The Men in Black are a top secret non-Government organization which monitors and polices alien activity on planet Earth. Agent K (Tommy Lee Jones) is a founding member, and after the retirement of his long-time partner, Agent D, is in the market for a replacement. He finds promise in a rough-around-the-edges NYPD detective (Will Smith) and hires him on. Now known as “Agent J”, the newbie must learn the ropes of his new life and employment…and he’s got to learn them fast. It would appear that an alien “bug” (Vincent D’Onofrio) has come to Earth in search of “the galaxy”. With it he can conquer his enemies as well as the planet.
What makes Men in Black so different is that it avoids the whole “Government” angle one would expect from a movie about alien cover-ups. The thought of an organization even more top-secret than the Government is refreshing and keeps the scope from being too limited or predictable. As the movie goes on they divulge bits and pieces of the “MIB’s” history, such as how they can fund their operations, how they first began policing aliens and how they manage to get away with what they do without anybody noticing. It adds a sense of “realism” to the works, in that if an alien-policing organization *did* exist it could conceivably function in this manner.
Men in Black is also a fun spin on the tired “buddy cop” genre. K is the stoic and by-the-books seasoned veteran, while J is the “I play by my own rules” loose cannon stereotype. Yet, they play off one another in a way that’s genuinely hilarious. The presence of sci-fi material and over-the-top gadgets like the “LTD” or the Noisy Cricket injects some fresh ideas into what would normally be a stale formula.
The special effects are both good and bad. The 1997-era CGI isn’t exactly astounding, though at the time, it was considered amazing. Thankfully, they blend the CGI with traditional effects like props and costumes, so things don’t feel quite so fake. Mikey, for instance, works pretty well, transitioning from a guy in a costume to a CGI beast rather smoothly. One thing they pull off which I absolutely love is the manner in which the aliens disguise themselves as humans. Some simply morph their bodies, while others wear a variety of costumes or even the skin of other human beings. Tiny aliens pilot full-sized human “mechs” while some go the “ghetto” route and wrap themselves in a blanket and simply stick a puppet-head out the top. It’s very clever and funny.
The chief villain, Edgar, is realized rather well.
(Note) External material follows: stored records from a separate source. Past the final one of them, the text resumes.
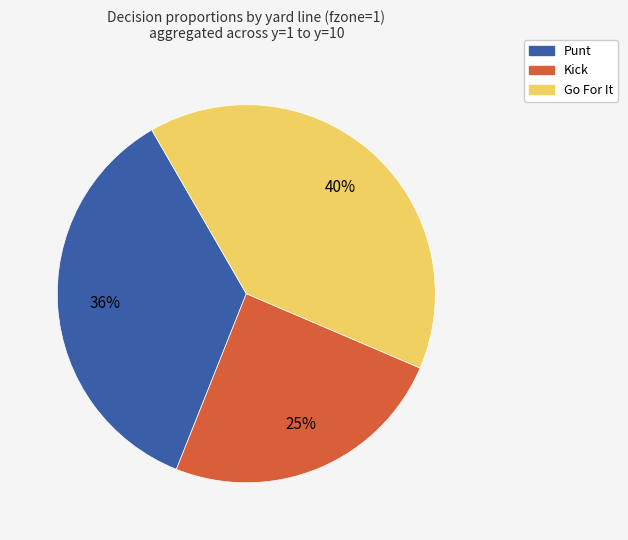

To the nearest percent, what is the difference between the largest and smallest slice percentages?

15%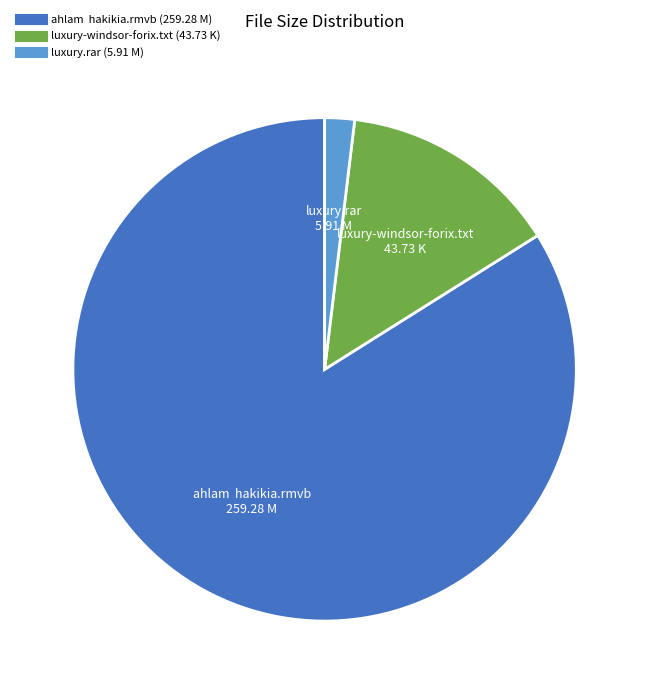

How many segments does this pie chart have?

3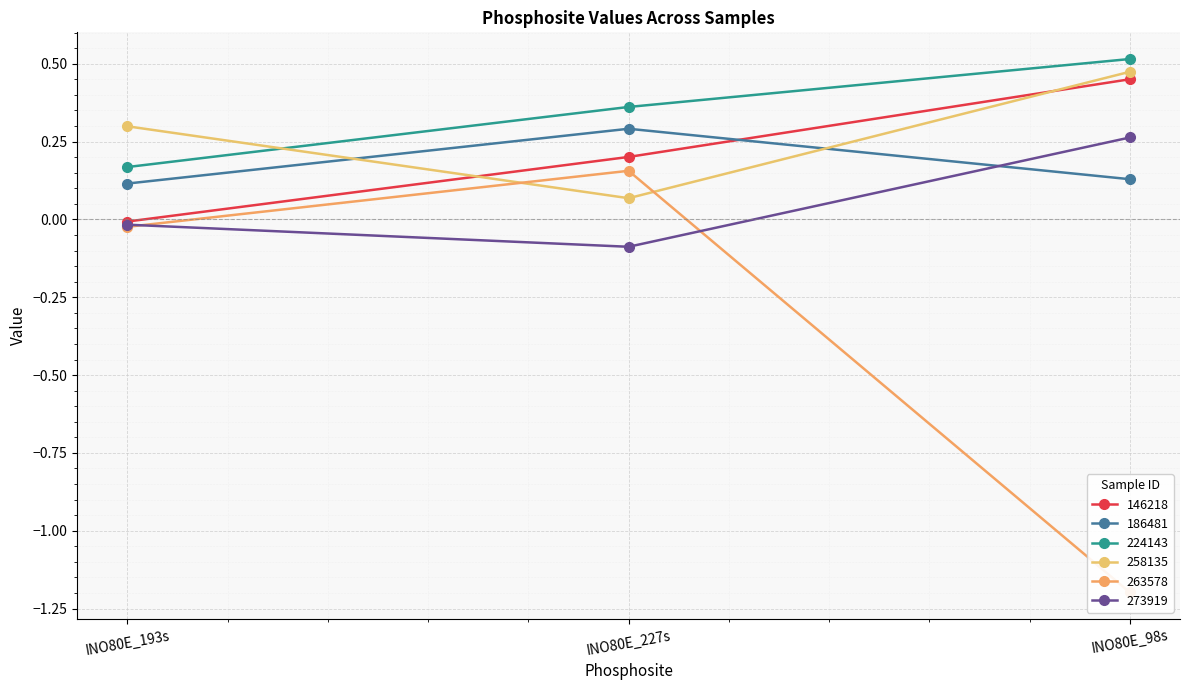

Reading left to right, what are all the values shown in this chart?

146218: -0.0	0.2	0.5
186481: 0.1	0.3	0.1
224143: 0.2	0.4	0.5
258135: 0.3	0.1	0.5
263578: -0.0	0.2	-1.2
273919: -0.0	-0.1	0.3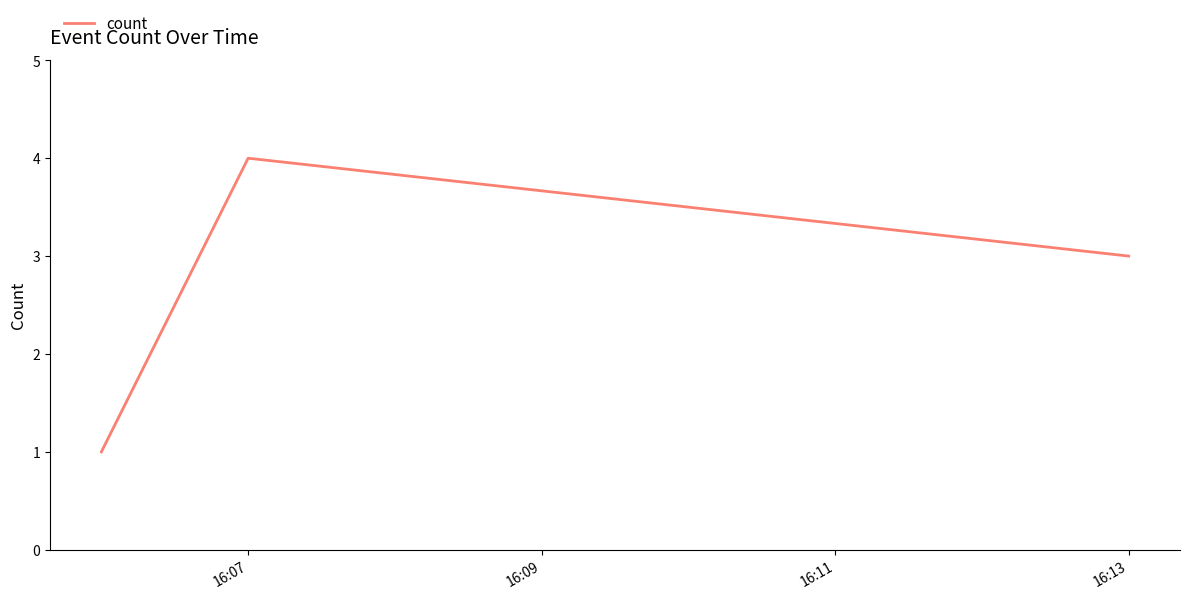

What is the maximum value shown in the chart?

4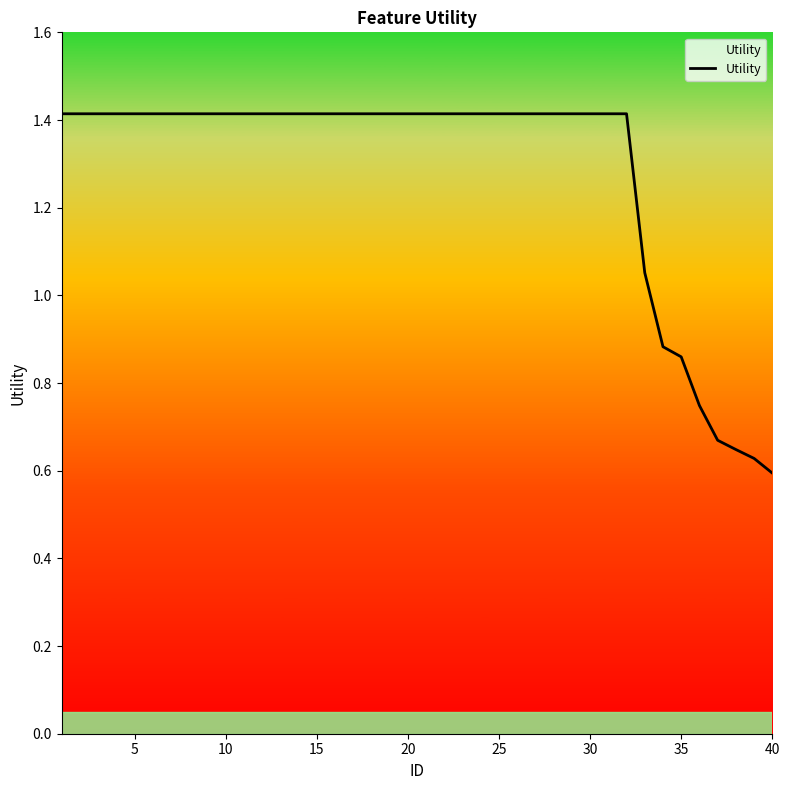

What is the maximum value shown in the chart?

1.4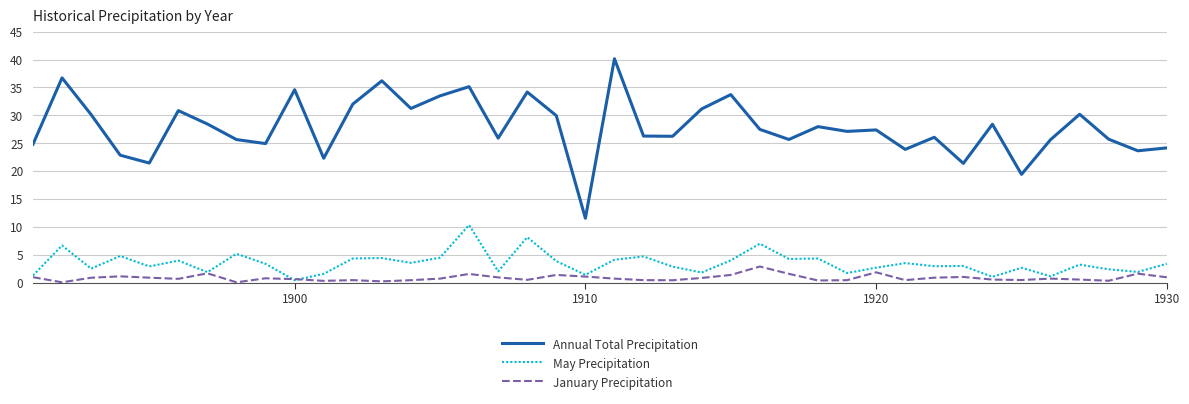

Count the number of data series in this chart.

3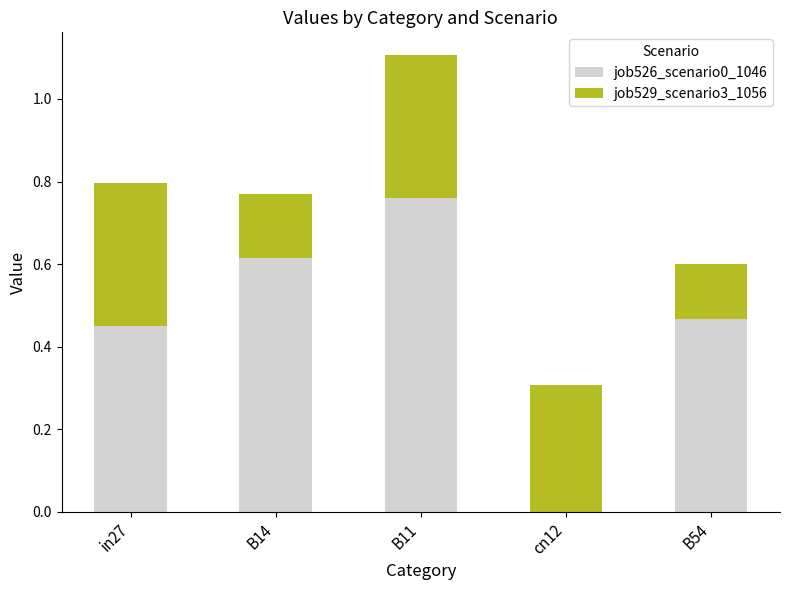

At which category is the sum across all series the highest?

B11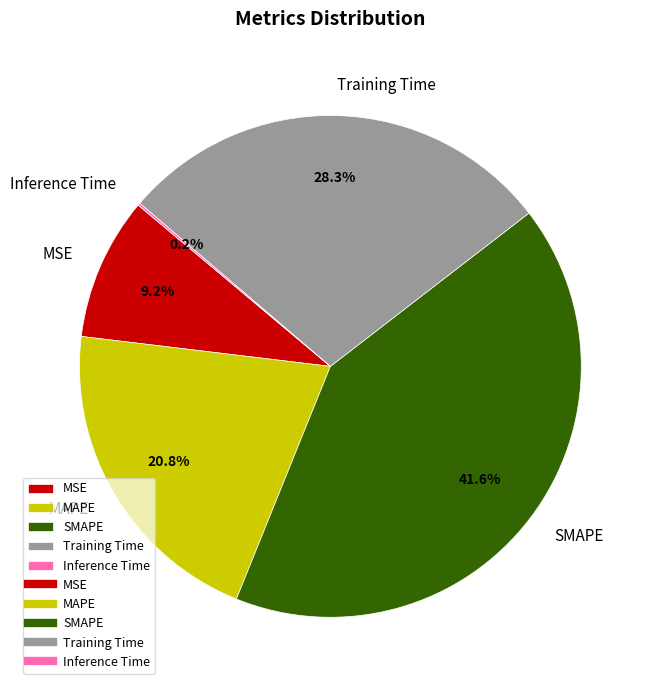

To the nearest percent, what is the average slice percentage?

20%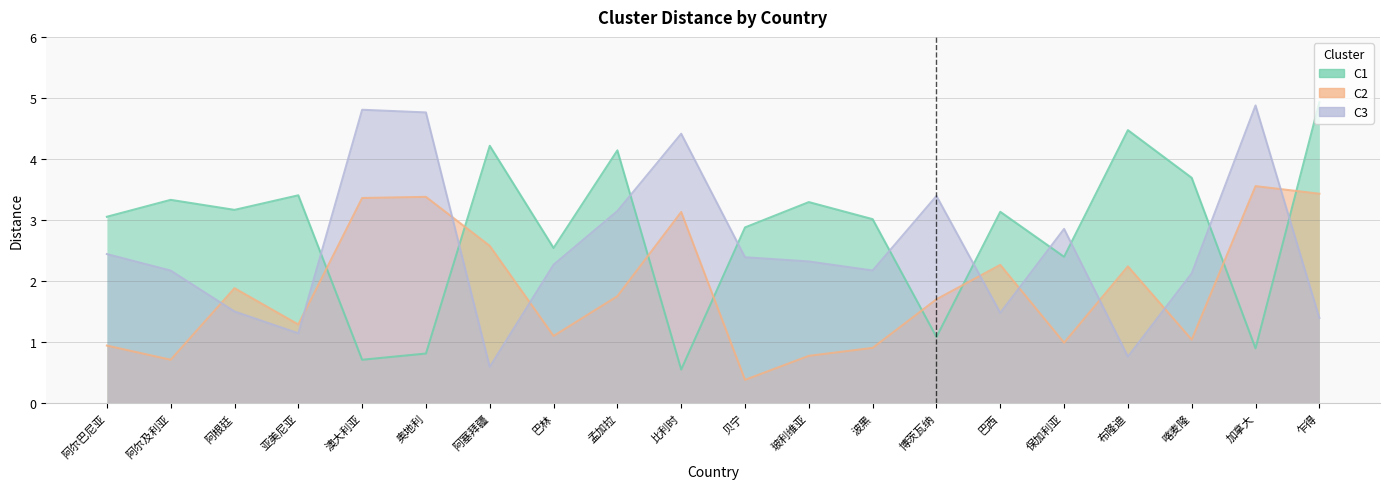

What is the difference between the maximum and minimum values in the C2 series?

3.2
For the bulk of the film, he looks like a walking corpse with skin that doesn’t fit quite right (as is the intent) and Vincent D’Onofrio pulls it off extremely well. The final battle, where he morphs into the giant “bug”, is a bit too heavy on the primitive CGI, but makes for some really funny moments and a very solid ending.
Men in Black eventually spawned a totally kickass animated series (which *needs* a DVD release) as well as a mediocre sequel that you should probably avoid. I’ve never read the original comics, so I can’t tell you how accurate of an adaptation this film is, but on its own merits it is very fun and memorable.